Evaluation across various challenging datasets (static and dynamic) validates the effectiveness of SC-DepthV3 in predicting sharp and accurate depth maps.
Installation and Usage
The project provides comprehensive instructions on how to set up the necessary environment and datasets for training and testing models. This includes steps to create a Python environment, install dependencies, and organize datasets with specific structure requirements.
Training and Testing
The repository includes scripts for training models on various datasets like KITTI and NYU, and evaluating accuracy on full images.
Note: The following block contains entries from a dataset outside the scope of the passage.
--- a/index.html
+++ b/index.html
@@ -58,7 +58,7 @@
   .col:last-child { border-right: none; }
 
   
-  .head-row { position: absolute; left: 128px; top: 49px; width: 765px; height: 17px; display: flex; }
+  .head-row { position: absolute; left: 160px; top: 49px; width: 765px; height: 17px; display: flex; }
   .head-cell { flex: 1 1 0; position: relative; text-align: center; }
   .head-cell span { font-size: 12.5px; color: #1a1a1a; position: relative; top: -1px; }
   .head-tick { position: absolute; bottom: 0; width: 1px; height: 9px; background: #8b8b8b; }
Pseudocode and commands are also available for training on custom data, along with guidelines for generating pseudo-depth data using advanced models like LeReS or DPT.
Pretrained Models
Pretrained models are accessible for versions V1, V2, and V3, trained on various datasets. Users can download and utilize these models for inference or continue their training.
Evaluation and Demos
Additional scripts are provided for evaluating model performance on dynamic versus static regions and running demos to visualize results on new data inputs. These resources aid developers in assessing the robustness and accuracy of the depth estimations in different scenarios.
References and Research Papers
The project is supported by extensive academic research, with published papers available for each version, illustrating the scientific underpinnings and contributions of SC_Depth to the field of computer vision.
SC_Depth demonstrates significant advancements in monocular depth estimation from video, achieving milestones in accuracy and applicability in dynamic environments.